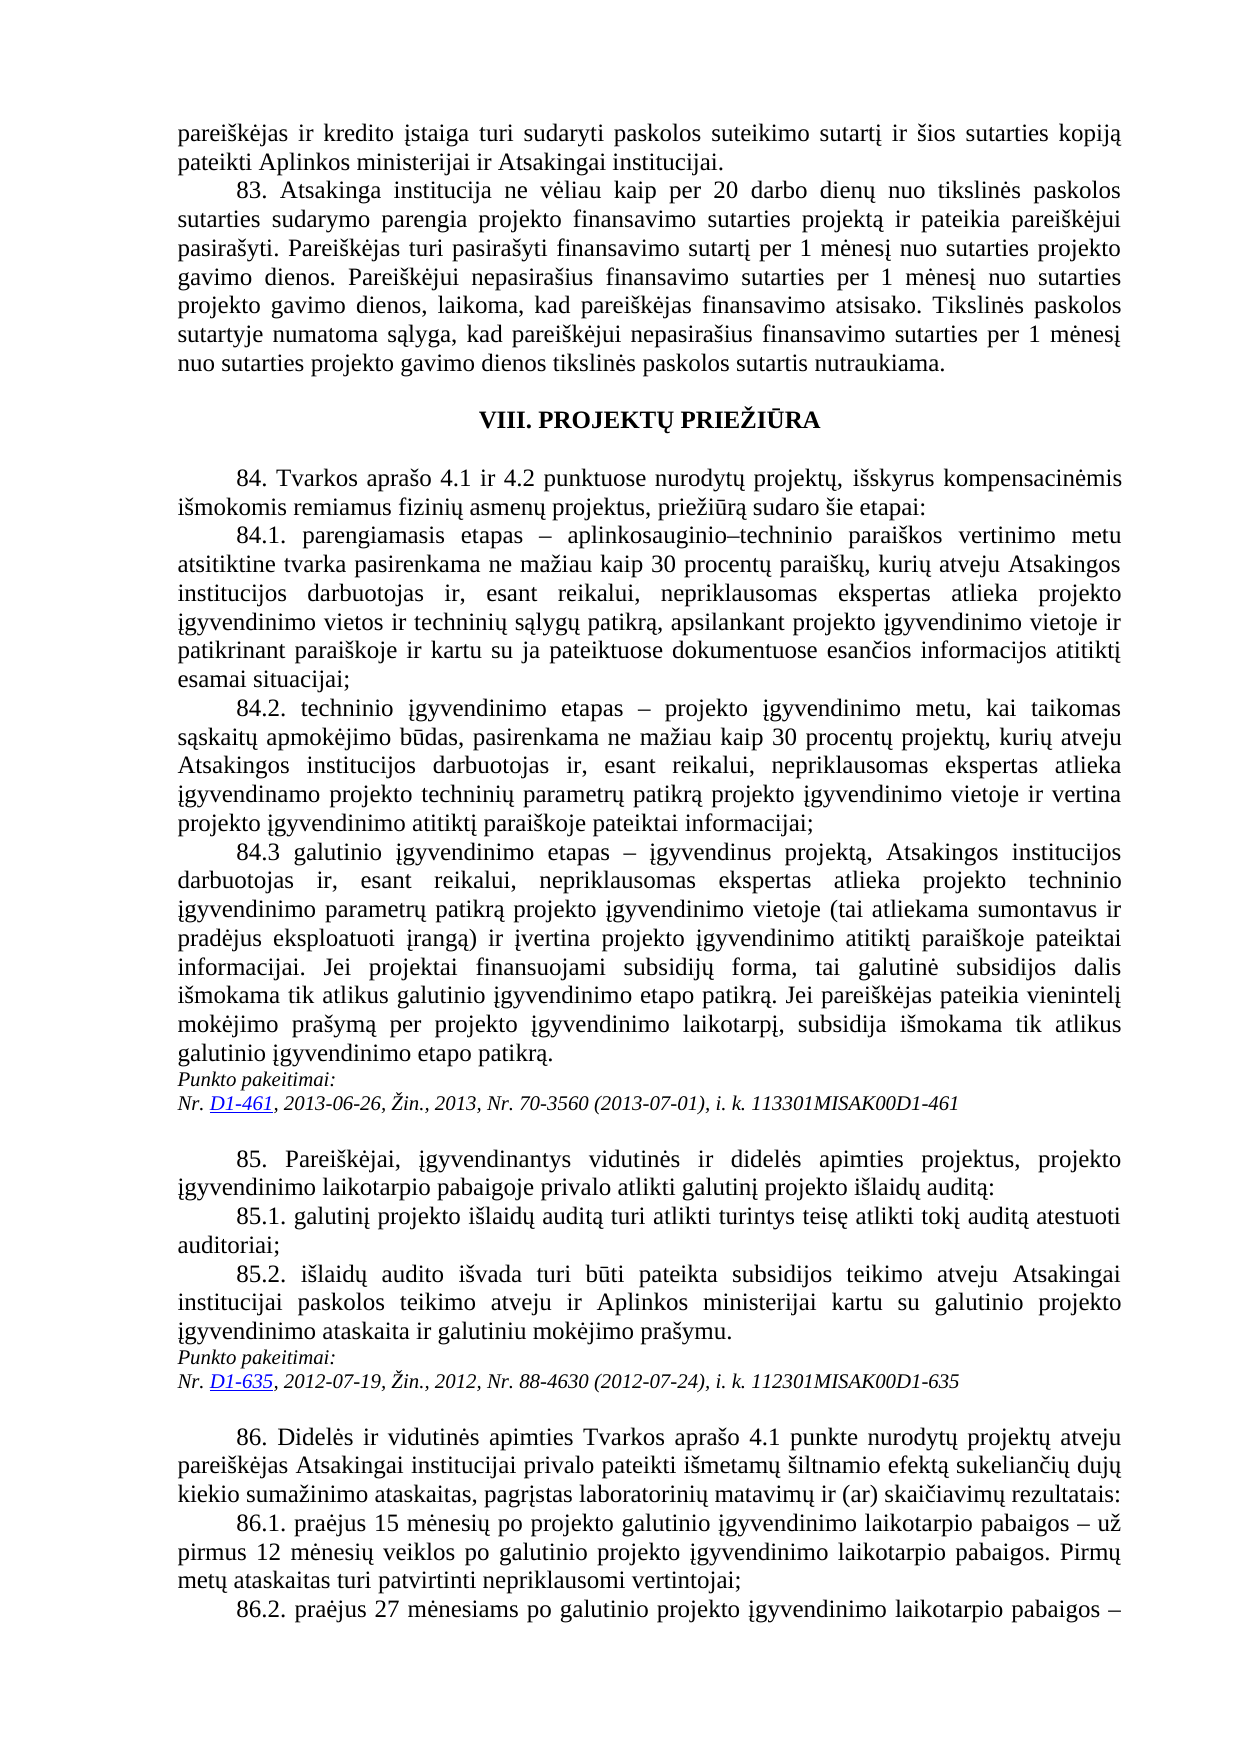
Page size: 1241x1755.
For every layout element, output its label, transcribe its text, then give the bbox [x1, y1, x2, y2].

==

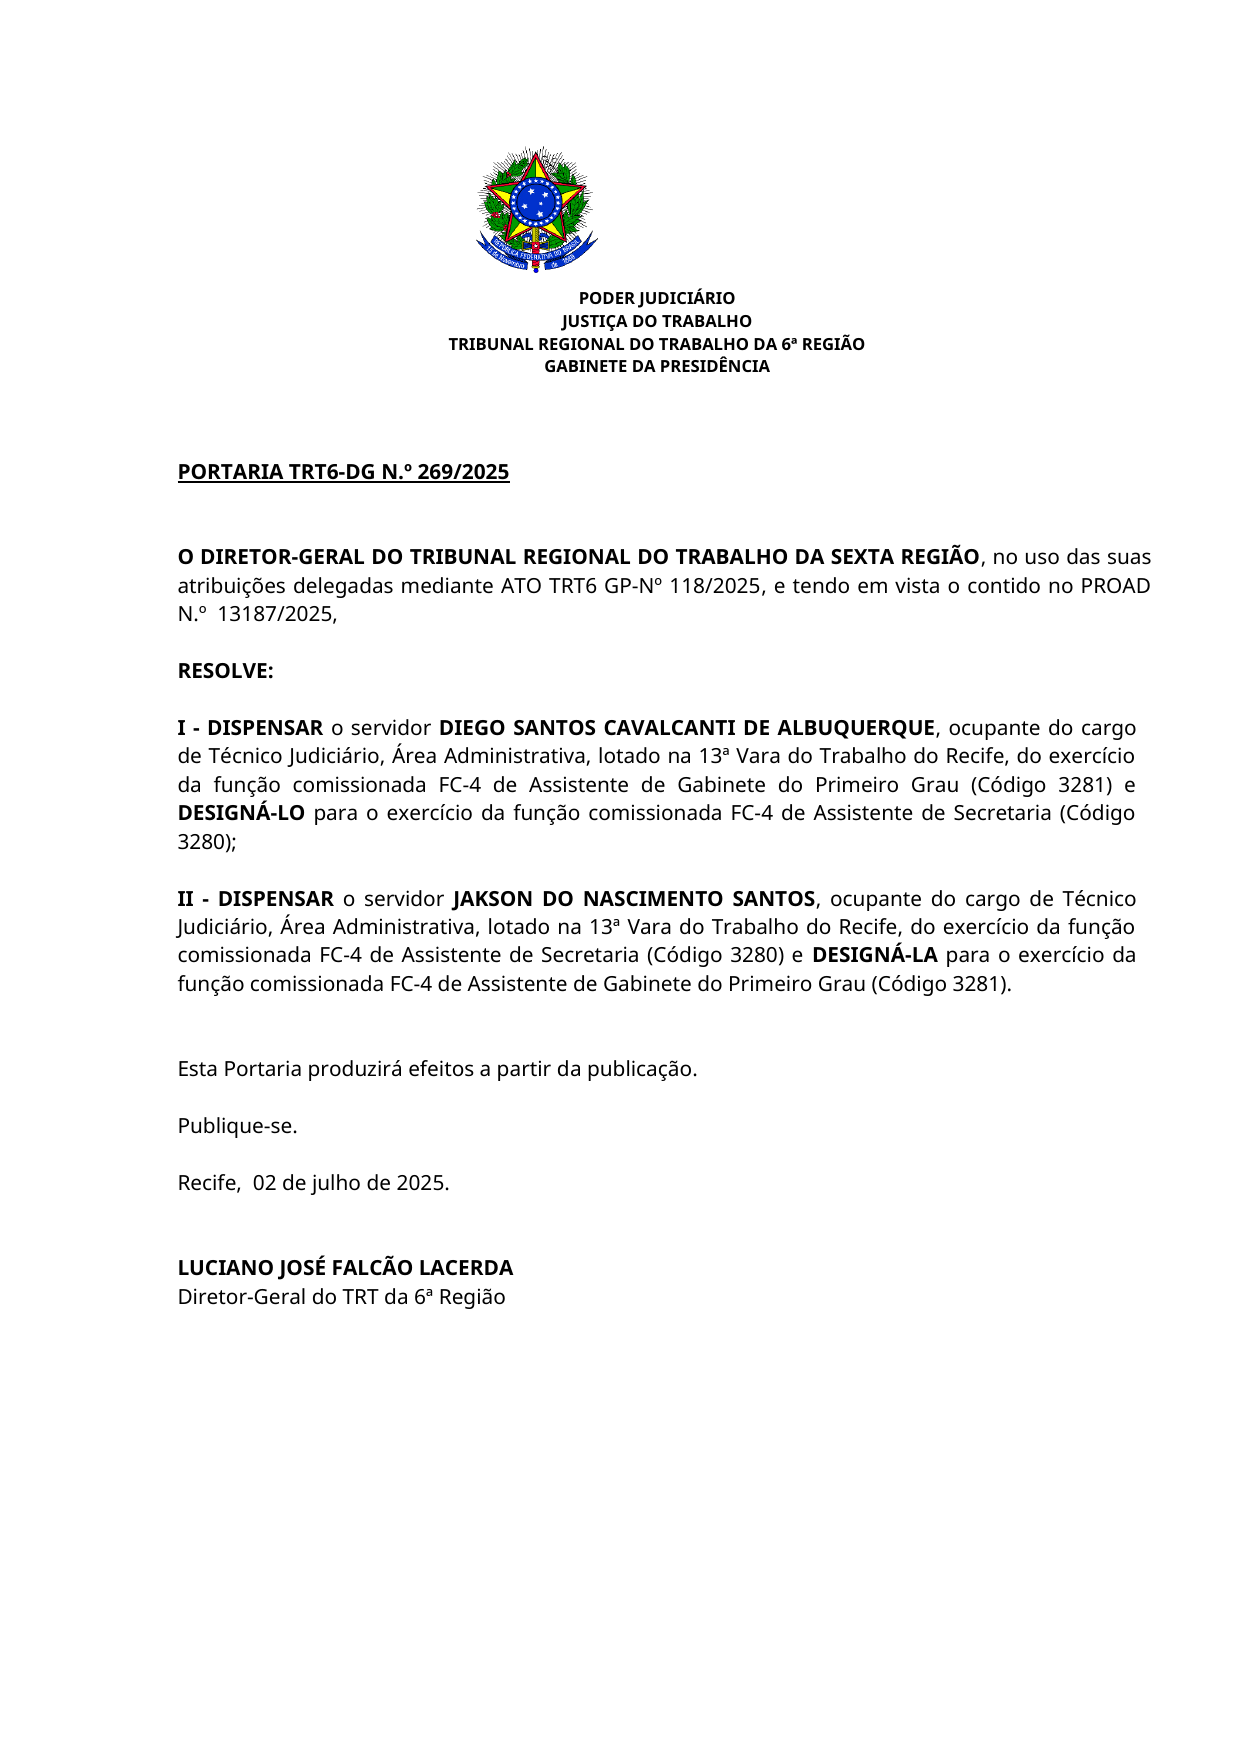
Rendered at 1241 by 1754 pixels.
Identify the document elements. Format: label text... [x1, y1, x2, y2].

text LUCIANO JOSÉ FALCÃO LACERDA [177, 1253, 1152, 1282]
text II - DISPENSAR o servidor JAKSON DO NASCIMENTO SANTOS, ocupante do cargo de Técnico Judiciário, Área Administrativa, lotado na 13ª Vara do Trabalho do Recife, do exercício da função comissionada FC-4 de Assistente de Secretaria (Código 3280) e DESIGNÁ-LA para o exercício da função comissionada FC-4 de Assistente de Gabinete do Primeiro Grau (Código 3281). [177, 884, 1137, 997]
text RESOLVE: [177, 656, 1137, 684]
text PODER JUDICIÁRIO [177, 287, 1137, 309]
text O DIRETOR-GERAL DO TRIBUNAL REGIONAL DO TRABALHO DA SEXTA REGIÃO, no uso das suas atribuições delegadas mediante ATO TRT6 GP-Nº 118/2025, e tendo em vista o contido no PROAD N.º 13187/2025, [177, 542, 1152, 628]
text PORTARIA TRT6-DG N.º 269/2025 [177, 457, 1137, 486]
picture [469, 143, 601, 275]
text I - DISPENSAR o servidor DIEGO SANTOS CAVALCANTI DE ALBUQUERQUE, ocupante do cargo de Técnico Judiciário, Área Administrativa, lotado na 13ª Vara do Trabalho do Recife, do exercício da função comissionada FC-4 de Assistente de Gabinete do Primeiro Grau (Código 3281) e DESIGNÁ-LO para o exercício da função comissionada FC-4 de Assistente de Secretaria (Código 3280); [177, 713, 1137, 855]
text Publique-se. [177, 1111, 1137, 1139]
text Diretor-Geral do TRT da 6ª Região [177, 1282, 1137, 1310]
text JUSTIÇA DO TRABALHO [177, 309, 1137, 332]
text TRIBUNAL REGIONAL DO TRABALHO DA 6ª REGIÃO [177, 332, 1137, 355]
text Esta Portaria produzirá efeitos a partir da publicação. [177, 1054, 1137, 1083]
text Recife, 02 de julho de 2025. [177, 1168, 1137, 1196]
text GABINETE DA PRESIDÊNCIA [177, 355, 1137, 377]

- [REQUEST]:
Render the data from the line with "Page size: 1241x1755." to the line with "For every layout" as a JSON list of strings, one string per line, leaving out blank lines.

- [FINISHED EXERCISE]:
[
  "Page size: 1241x1755.",
  "For every layout element, output its label, transcribe its text, then give the bbox [x1, y1, x2, y2]."
]